Render the material as a Markdown table with the columns "Row" and "Line," with one row number and one line per row and blank lines left out. Begin at the first line and stop after the line that contains "ジの利用を制限させていただくとともに、弊社運送約款、".

# Information supplied
== == ==
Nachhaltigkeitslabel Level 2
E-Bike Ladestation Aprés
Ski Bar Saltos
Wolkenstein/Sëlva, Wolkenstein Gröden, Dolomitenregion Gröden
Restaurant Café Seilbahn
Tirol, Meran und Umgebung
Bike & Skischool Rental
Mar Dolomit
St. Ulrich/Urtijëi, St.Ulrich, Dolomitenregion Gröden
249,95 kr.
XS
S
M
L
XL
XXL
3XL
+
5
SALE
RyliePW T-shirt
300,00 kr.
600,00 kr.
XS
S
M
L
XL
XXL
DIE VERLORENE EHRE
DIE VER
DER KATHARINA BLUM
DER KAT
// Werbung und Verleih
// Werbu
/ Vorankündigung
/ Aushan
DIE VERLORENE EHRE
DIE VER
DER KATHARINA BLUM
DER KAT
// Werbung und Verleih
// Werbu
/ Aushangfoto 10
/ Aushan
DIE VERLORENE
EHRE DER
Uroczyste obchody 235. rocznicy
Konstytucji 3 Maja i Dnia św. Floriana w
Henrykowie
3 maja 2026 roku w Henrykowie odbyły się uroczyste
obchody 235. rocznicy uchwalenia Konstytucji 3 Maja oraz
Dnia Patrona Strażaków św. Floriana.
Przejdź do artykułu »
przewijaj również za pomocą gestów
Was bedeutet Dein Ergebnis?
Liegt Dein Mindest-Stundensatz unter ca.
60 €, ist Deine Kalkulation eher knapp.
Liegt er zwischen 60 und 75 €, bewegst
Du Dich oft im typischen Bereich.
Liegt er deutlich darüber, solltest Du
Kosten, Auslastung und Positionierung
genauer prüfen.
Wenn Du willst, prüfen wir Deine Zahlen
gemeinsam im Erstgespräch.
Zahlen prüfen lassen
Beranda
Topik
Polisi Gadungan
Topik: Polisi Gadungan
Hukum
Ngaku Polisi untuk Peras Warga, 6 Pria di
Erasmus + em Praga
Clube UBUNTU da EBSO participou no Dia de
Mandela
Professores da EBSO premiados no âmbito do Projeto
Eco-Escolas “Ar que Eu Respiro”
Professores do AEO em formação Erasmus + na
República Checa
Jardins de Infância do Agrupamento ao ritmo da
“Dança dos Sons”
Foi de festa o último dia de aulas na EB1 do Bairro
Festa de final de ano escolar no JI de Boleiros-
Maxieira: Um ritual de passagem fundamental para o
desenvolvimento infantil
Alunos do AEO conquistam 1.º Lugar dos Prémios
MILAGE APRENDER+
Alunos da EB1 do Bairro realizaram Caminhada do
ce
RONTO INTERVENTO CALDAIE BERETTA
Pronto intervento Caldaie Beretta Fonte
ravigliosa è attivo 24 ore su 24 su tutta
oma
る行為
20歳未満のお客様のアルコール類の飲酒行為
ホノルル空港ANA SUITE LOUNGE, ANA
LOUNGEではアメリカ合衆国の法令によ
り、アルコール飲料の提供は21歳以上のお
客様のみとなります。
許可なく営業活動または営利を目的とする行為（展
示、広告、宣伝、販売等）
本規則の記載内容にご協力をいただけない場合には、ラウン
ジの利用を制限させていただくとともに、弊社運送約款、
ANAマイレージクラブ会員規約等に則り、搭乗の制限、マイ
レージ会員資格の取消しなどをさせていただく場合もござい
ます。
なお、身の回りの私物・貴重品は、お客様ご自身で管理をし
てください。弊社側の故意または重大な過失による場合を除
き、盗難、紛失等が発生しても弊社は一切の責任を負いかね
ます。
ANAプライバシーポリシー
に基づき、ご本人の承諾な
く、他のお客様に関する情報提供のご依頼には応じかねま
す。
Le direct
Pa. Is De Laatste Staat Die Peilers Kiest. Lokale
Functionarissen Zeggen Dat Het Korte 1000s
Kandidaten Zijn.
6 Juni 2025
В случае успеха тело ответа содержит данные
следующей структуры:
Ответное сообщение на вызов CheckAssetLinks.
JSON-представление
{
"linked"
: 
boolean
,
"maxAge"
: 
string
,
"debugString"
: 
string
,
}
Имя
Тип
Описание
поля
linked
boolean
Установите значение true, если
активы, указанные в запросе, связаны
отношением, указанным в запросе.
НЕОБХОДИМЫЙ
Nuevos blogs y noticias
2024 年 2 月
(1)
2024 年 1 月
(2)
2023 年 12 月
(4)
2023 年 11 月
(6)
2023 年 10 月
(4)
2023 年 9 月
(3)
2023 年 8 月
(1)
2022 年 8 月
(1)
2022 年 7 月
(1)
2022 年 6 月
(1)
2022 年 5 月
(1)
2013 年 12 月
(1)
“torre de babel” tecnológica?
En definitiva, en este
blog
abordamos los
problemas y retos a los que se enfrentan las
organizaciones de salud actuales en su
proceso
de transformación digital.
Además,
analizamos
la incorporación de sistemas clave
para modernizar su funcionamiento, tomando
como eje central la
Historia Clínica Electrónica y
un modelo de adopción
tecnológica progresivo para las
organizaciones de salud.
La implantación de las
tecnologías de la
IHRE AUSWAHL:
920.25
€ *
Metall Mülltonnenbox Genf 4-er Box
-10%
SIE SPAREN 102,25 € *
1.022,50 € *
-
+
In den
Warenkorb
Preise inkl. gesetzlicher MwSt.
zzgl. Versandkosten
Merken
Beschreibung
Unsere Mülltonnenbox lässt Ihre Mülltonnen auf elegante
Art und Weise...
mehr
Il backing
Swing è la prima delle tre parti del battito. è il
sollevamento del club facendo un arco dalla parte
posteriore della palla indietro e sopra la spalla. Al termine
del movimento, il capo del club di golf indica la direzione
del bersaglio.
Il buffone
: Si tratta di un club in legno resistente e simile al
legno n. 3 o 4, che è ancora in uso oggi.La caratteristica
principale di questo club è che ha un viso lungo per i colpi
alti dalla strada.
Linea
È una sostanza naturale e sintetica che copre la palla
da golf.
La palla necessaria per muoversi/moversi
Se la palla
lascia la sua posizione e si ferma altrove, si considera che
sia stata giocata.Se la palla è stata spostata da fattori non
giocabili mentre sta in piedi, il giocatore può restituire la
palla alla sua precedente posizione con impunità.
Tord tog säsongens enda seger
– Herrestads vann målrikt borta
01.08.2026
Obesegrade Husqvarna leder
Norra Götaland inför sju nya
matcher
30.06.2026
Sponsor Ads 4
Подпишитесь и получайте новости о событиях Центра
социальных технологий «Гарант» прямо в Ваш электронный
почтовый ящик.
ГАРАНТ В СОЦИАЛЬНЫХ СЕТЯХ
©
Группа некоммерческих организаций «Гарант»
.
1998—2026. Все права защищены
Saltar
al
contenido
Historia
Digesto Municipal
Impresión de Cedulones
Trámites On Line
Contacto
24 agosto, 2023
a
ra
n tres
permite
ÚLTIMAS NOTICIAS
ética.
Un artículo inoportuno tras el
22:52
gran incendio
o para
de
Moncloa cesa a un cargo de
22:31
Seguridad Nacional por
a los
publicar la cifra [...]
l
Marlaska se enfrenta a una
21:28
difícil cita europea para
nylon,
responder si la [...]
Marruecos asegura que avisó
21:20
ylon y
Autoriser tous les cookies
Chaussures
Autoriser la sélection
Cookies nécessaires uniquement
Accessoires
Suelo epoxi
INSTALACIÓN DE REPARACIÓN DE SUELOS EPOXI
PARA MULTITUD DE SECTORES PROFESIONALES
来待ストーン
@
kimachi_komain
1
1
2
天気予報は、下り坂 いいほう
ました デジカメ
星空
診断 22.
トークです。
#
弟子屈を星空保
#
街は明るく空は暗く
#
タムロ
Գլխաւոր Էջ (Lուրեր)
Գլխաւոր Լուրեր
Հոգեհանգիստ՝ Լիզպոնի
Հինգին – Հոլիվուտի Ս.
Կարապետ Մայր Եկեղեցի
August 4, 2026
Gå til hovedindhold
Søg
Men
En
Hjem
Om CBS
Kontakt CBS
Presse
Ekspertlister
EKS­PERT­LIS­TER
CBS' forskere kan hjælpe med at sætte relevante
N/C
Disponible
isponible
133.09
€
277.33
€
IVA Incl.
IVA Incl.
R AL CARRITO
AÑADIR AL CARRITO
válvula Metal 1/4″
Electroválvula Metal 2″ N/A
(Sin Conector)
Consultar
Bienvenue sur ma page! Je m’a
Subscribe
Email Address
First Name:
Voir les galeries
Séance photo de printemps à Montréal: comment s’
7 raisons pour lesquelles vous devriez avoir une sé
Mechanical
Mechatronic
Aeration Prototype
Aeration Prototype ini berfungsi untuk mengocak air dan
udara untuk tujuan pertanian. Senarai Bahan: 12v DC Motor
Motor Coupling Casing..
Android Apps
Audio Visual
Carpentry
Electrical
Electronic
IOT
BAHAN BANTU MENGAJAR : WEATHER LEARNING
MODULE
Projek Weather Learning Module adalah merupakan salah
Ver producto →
== == ==
# Exercise response
| Row | Line |
|---|---|
| 1 | Nachhaltigkeitslabel Level 2 |
| 2 | E-Bike Ladestation Aprés |
| 3 | Ski Bar Saltos |
| 4 | Wolkenstein/Sëlva, Wolkenstein Gröden, Dolomitenregion Gröden |
| 5 | Restaurant Café Seilbahn |
| 6 | Tirol, Meran und Umgebung |
| 7 | Bike & Skischool Rental |
| 8 | Mar Dolomit |
| 9 | St. Ulrich/Urtijëi, St.Ulrich, Dolomitenregion Gröden |
| 10 | 249,95 kr. |
| 11 | XS |
| 12 | S |
| 13 | M |
| 14 | L |
| 15 | XL |
| 16 | XXL |
| 17 | 3XL |
| 18 | + |
| 19 | 5 |
| 20 | SALE |
| 21 | RyliePW T-shirt |
| 22 | 300,00 kr. |
| 23 | 600,00 kr. |
| 24 | XS |
| 25 | S |
| 26 | M |
| 27 | L |
| 28 | XL |
| 29 | XXL |
| 30 | DIE VERLORENE EHRE |
| 31 | DIE VER |
| 32 | DER KATHARINA BLUM |
| 33 | DER KAT |
| 34 | // Werbung und Verleih |
| 35 | // Werbu |
| 36 | / Vorankündigung |
| 37 | / Aushan |
| 38 | DIE VERLORENE EHRE |
| 39 | DIE VER |
| 40 | DER KATHARINA BLUM |
| 41 | DER KAT |
| 42 | // Werbung und Verleih |
| 43 | // Werbu |
| 44 | / Aushangfoto 10 |
| 45 | / Aushan |
| 46 | DIE VERLORENE |
| 47 | EHRE DER |
| 48 | Uroczyste obchody 235. rocznicy |
| 49 | Konstytucji 3 Maja i Dnia św. Floriana w |
| 50 | Henrykowie |
| 51 | 3 maja 2026 roku w Henrykowie odbyły się uroczyste |
| 52 | obchody 235. rocznicy uchwalenia Konstytucji 3 Maja oraz |
| 53 | Dnia Patrona Strażaków św. Floriana. |
| 54 | Przejdź do artykułu » |
| 55 | przewijaj również za pomocą gestów |
| 56 | Was bedeutet Dein Ergebnis? |
| 57 | Liegt Dein Mindest-Stundensatz unter ca. |
| 58 | 60 €, ist Deine Kalkulation eher knapp. |
| 59 | Liegt er zwischen 60 und 75 €, bewegst |
| 60 | Du Dich oft im typischen Bereich. |
| 61 | Liegt er deutlich darüber, solltest Du |
| 62 | Kosten, Auslastung und Positionierung |
| 63 | genauer prüfen. |
| 64 | Wenn Du willst, prüfen wir Deine Zahlen |
| 65 | gemeinsam im Erstgespräch. |
| 66 | Zahlen prüfen lassen |
| 67 | Beranda |
| 68 | Topik |
| 69 | Polisi Gadungan |
| 70 | Topik: Polisi Gadungan |
| 71 | Hukum |
| 72 | Ngaku Polisi untuk Peras Warga, 6 Pria di |
| 73 | Erasmus + em Praga |
| 74 | Clube UBUNTU da EBSO participou no Dia de |
| 75 | Mandela |
| 76 | Professores da EBSO premiados no âmbito do Projeto |
| 77 | Eco-Escolas “Ar que Eu Respiro” |
| 78 | Professores do AEO em formação Erasmus + na |
| 79 | República Checa |
| 80 | Jardins de Infância do Agrupamento ao ritmo da |
| 81 | “Dança dos Sons” |
| 82 | Foi de festa o último dia de aulas na EB1 do Bairro |
| 83 | Festa de final de ano escolar no JI de Boleiros- |
| 84 | Maxieira: Um ritual de passagem fundamental para o |
| 85 | desenvolvimento infantil |
| 86 | Alunos do AEO conquistam 1.º Lugar dos Prémios |
| 87 | MILAGE APRENDER+ |
| 88 | Alunos da EB1 do Bairro realizaram Caminhada do |
| 89 | ce |
| 90 | RONTO INTERVENTO CALDAIE BERETTA |
| 91 | Pronto intervento Caldaie Beretta Fonte |
| 92 | ravigliosa è attivo 24 ore su 24 su tutta |
| 93 | oma |
| 94 | る行為 |
| 95 | 20歳未満のお客様のアルコール類の飲酒行為 |
| 96 | ホノルル空港ANA SUITE LOUNGE, ANA |
| 97 | LOUNGEではアメリカ合衆国の法令によ |
| 98 | り、アルコール飲料の提供は21歳以上のお |
| 99 | 客様のみとなります。 |
| 100 | 許可なく営業活動または営利を目的とする行為（展 |
| 101 | 示、広告、宣伝、販売等） |
| 102 | 本規則の記載内容にご協力をいただけない場合には、ラウン |
| 103 | ジの利用を制限させていただくとともに、弊社運送約款、 |